Large-scale Text-to-Image Generation Models for Visual Artists' Creative Works (2210.08477v3)

Published 16 Oct 2022 in cs.HC

Abstract: Large-scale Text-to-image Generation Models (LTGMs) (e.g., DALL-E), self-supervised deep learning models trained on a huge dataset, have demonstrated the capacity for generating high-quality open-domain images from multi-modal input. Although they can even produce anthropomorphized versions of objects and animals, combine irrelevant concepts in reasonable ways, and give variation to any user-provided images, we witnessed such rapid technological advancement left many visual artists disoriented in leveraging LTGMs more actively in their creative works. Our goal in this work is to understand how visual artists would adopt LTGMs to support their creative works. To this end, we conducted an interview study as well as a systematic literature review of 72 system/application papers for a thorough examination. A total of 28 visual artists covering 35 distinct visual art domains acknowledged LTGMs' versatile roles with high usability to support creative works in automating the creation process (i.e., automation), expanding their ideas (i.e., exploration), and facilitating or arbitrating in communication (i.e., mediation). We conclude by providing four design guidelines that future researchers can refer to in making intelligent user interfaces using LTGMs.

Citations (92)

View on Semantic Scholar

Summary

Large-scale Text-to-Image Generation Models and Their Role in Visual Artists' Works

The paper by Ko et al. titled "Large-scale Text-to-Image Generation Models for Visual Artists' Creative Works" focuses on the potential applications and implications of using Large-scale Text-to-Image Generation Models (LTGMs) in the domain of visual arts. LTGMs, such as DALL-E, have demonstrated the capability to generate high-quality images from textual prompts and multi-modal inputs. This paper primarily aims to investigate how visual artists might leverage these models to enhance their creative processes.

Summary

The authors conducted an interview paper with 28 visual artists spanning 35 unique visual art domains and performed a systematic literature review of 72 system/application papers. The paper was structured around understanding the ways in which visual artists could integrate LTGMs into their workflows and how these models might alter the creative landscape.

Key Findings

The paper reveals that visual artists perceive LTGMs as versatile tools capable of fulfilling various roles:

Automation: LTGMs can automate repetitive tasks, thereby allowing artists more time to focus on core creative activities.
Exploration: LTGMs can serve as a tool for expanding creative ideas by generating a wide range of novel imagery based on diverse inputs, acting as inspiration for artists.
Mediation: These models can facilitate better communication between artists and clients or collaborators by providing visual representations that help convey ideas more effectively.

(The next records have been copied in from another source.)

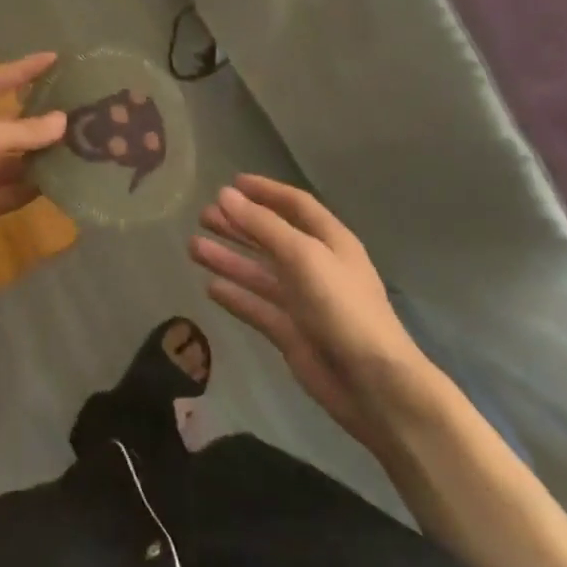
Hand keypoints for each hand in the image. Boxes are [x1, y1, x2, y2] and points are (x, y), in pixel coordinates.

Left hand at [0, 53, 66, 266]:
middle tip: (73, 110)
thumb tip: (62, 121)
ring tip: (74, 146)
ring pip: (7, 159)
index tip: (53, 60)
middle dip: (35, 118)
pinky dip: (28, 186)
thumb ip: (25, 130)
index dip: (20, 70)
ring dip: (36, 155)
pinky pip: (6, 190)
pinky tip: (57, 182)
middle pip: (2, 122)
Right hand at [190, 175, 437, 438]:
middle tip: (203, 215)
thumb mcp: (303, 256)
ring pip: (259, 272)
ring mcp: (303, 301)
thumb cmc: (342, 307)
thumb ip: (262, 225)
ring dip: (228, 257)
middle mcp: (316, 266)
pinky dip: (235, 296)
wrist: (372, 384)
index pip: (295, 205)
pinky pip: (257, 307)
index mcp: (330, 241)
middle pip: (271, 237)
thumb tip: (224, 195)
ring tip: (193, 247)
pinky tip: (209, 287)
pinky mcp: (290, 332)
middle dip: (239, 224)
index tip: (232, 182)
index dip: (265, 191)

The paper further identifies that LTGMs pose several limitations, particularly concerning their inability to generate artworks involving deep contextual or philosophical interpretation, as well as personalization to reflect an artist's unique style or domain-specific knowledge.

Implications

The implications of this research are manifold. Practically, LTGMs can serve as a new reference tool, enabling artists to retrieve and visualize concepts with unprecedented speed and diversity. Moreover, they can play a crucial role in prototyping and ideation, especially beneficial to novice artists by providing low-fi prototypes that help educators and industry practitioners overcome technical or skill-based barriers in traditional art-making processes.

Theoretically, the research suggests that LTGMs can redefine art creation paradigms by enabling a new form of collaboration between AI and human creativity. Future developments in AI, particularly in foundation models, will likely continue this trajectory, providing new functionalities and becoming more deeply integrated into the artist's toolbox.

Design Guidelines

Based on the paper findings, the authors propose four design guidelines for developing intelligent user interfaces that leverage LTGMs:

Support variability level specification for different art types to cater to varying creative needs.
Enable model customization to reflect domain-specific knowledge and artist identity.
Increase controllability using multi-modal inputs to improve interactive collaboration.
Develop prompt engineering tools to aid artists in crafting effective textual inputs.

Future Research Directions

Future research could address the limitations of LTGMs, focusing on better personalization and integration of domain-specific knowledge. The ethical considerations concerning the use of LTGMs, particularly around intellectual property and biases in model outputs, need more exploration to ensure responsible usage. The societal impact, including the potential displacement of traditional art forms and artists, will be crucial to understand as we advance toward a more AI-integrated art world.

In summary, while LTGMs present substantial opportunities to transform the visual arts landscape, careful examination of their limitations and ethical implications is essential to realize their full potential responsibly.